- [What you have to do]: Tally up the lines below that contain the word "noch" and give the total alone.

[Stored data entries]
╔══

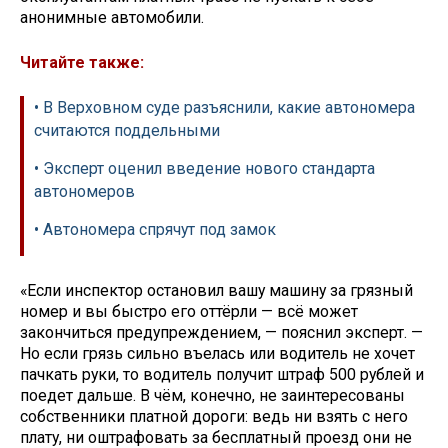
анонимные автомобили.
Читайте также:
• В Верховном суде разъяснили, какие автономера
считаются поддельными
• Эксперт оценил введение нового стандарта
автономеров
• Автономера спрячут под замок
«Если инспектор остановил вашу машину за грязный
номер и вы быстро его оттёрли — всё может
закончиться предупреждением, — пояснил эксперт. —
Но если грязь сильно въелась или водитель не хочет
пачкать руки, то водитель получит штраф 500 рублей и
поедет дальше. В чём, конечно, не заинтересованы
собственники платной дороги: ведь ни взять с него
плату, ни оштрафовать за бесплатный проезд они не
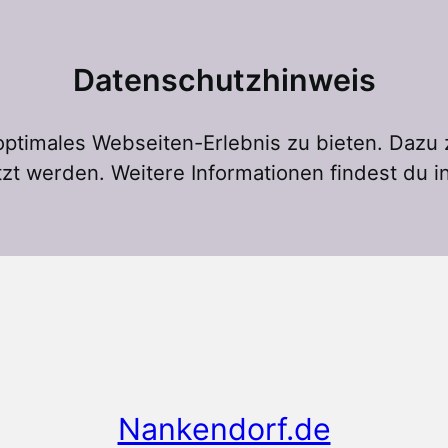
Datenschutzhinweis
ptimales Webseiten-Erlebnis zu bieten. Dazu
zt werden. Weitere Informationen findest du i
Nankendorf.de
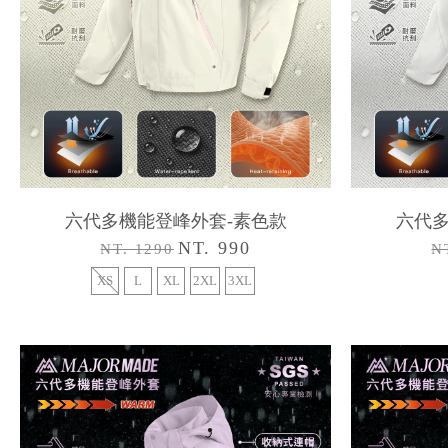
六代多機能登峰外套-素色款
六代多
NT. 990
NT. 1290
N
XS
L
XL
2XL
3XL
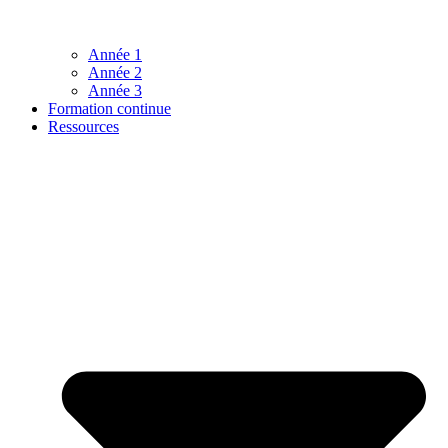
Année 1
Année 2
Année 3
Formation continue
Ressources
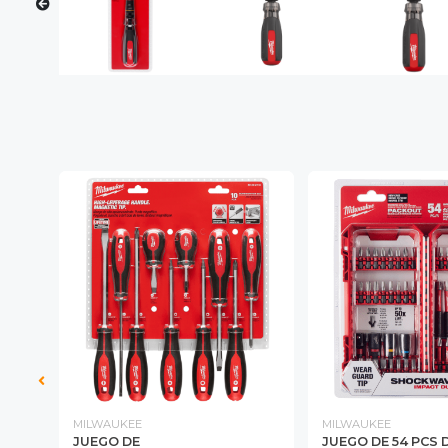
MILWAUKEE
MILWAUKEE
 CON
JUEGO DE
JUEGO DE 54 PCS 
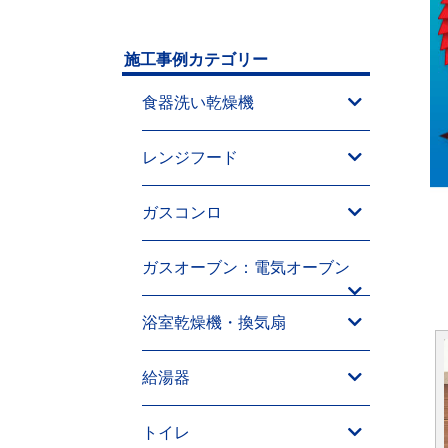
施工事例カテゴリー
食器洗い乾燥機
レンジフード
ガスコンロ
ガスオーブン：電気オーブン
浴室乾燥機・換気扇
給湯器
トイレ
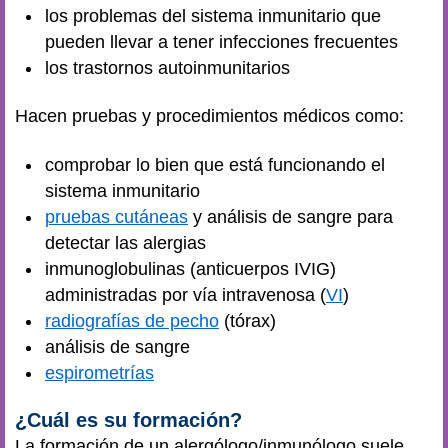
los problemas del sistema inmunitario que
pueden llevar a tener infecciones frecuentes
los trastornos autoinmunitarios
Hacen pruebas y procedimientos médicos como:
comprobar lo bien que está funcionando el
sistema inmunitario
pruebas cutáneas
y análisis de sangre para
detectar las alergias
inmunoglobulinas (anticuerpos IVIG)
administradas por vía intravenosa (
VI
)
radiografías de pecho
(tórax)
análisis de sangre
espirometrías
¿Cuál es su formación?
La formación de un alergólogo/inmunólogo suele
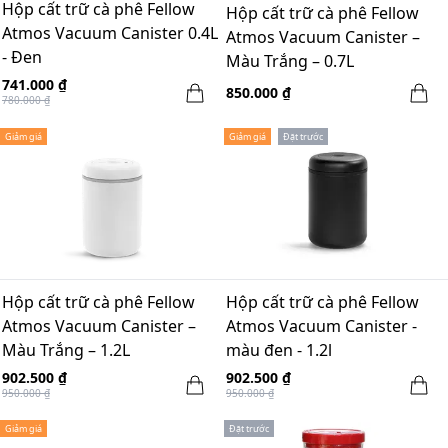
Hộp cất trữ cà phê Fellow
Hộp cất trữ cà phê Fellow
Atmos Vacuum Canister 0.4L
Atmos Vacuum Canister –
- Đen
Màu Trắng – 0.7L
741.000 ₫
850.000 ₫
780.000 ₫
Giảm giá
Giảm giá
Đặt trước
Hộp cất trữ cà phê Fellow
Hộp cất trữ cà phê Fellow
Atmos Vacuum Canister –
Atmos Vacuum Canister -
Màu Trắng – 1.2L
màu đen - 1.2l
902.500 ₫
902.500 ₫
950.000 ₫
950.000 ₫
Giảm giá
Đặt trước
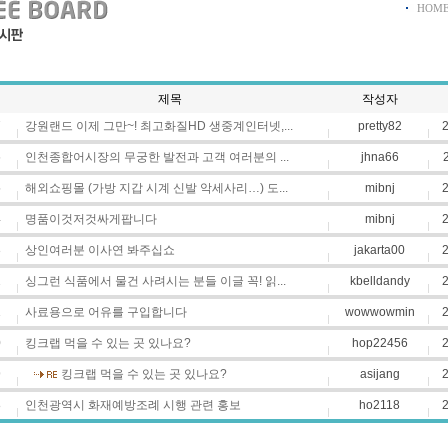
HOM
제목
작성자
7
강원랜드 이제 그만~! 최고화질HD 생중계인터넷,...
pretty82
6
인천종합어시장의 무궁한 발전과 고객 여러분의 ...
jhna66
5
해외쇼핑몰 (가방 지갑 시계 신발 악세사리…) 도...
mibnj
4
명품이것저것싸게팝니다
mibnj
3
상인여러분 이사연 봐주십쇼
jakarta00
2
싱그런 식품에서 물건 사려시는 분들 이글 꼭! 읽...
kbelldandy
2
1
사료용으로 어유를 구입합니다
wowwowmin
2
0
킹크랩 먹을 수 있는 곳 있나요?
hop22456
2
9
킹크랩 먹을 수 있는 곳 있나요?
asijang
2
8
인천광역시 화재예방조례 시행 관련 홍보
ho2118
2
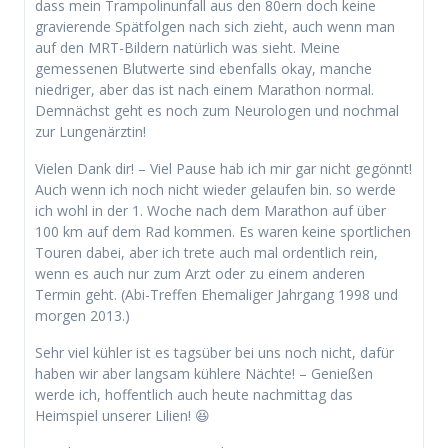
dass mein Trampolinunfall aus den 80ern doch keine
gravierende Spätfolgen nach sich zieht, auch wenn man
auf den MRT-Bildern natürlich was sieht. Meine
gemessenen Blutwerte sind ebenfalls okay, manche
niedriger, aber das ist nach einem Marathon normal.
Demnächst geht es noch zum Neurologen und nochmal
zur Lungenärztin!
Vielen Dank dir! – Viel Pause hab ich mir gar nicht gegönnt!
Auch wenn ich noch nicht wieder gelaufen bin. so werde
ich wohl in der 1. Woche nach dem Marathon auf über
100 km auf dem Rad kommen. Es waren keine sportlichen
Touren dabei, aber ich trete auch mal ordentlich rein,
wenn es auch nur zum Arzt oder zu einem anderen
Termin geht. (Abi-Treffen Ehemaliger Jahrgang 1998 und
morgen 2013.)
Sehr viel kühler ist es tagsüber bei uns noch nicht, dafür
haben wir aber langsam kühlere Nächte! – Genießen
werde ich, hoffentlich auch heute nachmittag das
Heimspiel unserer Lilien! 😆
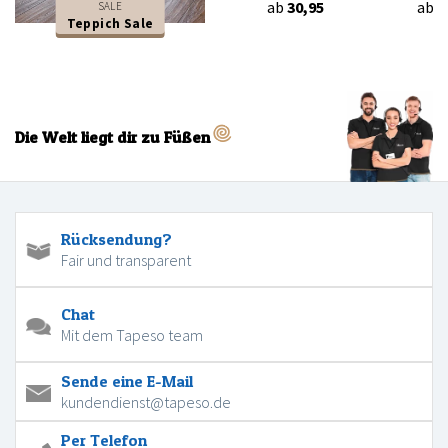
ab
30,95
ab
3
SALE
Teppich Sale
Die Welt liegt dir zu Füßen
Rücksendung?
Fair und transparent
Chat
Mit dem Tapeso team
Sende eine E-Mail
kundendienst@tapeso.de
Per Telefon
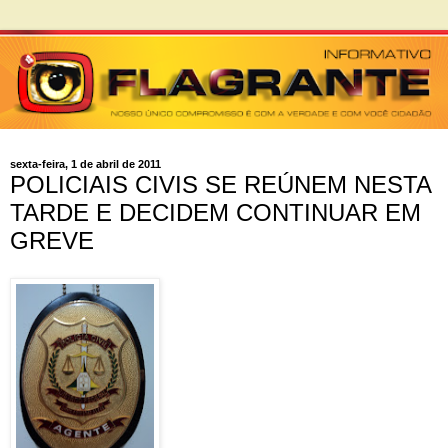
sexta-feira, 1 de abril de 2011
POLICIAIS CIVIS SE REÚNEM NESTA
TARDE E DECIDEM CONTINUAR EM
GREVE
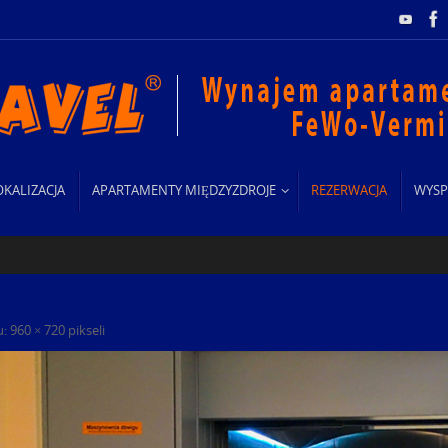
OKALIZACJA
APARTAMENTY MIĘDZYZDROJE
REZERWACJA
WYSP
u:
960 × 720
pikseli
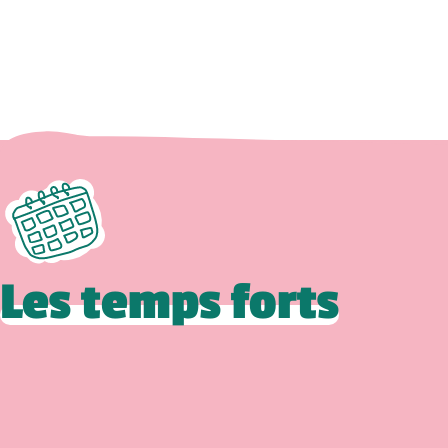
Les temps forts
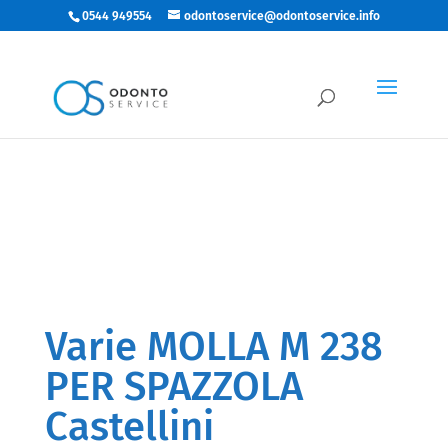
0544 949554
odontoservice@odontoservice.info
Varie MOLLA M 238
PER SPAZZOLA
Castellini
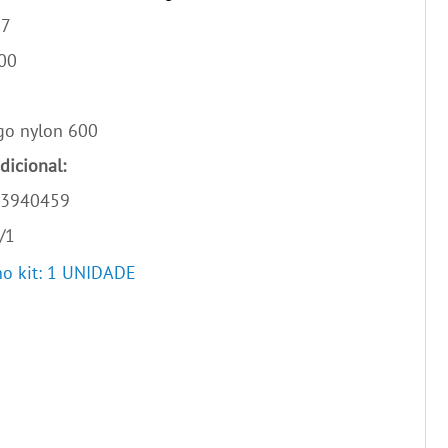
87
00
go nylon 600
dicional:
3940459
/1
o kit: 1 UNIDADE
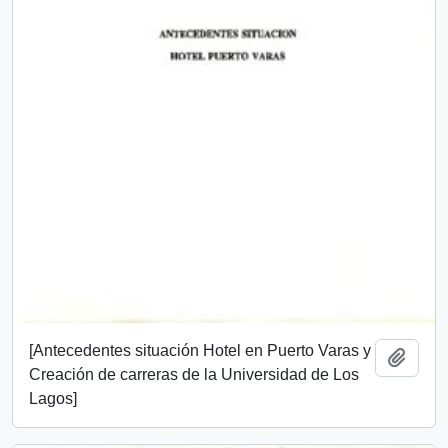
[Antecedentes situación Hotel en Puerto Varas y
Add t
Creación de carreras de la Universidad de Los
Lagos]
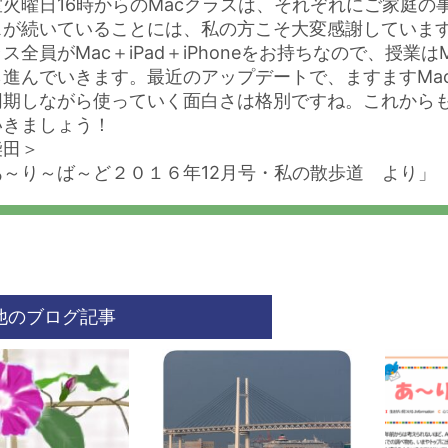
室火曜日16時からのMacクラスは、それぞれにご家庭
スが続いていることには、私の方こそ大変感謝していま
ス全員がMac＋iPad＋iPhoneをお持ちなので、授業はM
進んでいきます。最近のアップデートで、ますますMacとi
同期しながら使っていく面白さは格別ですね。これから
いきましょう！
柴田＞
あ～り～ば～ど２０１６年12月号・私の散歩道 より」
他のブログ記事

╚══

- [Result of the exercise]: 3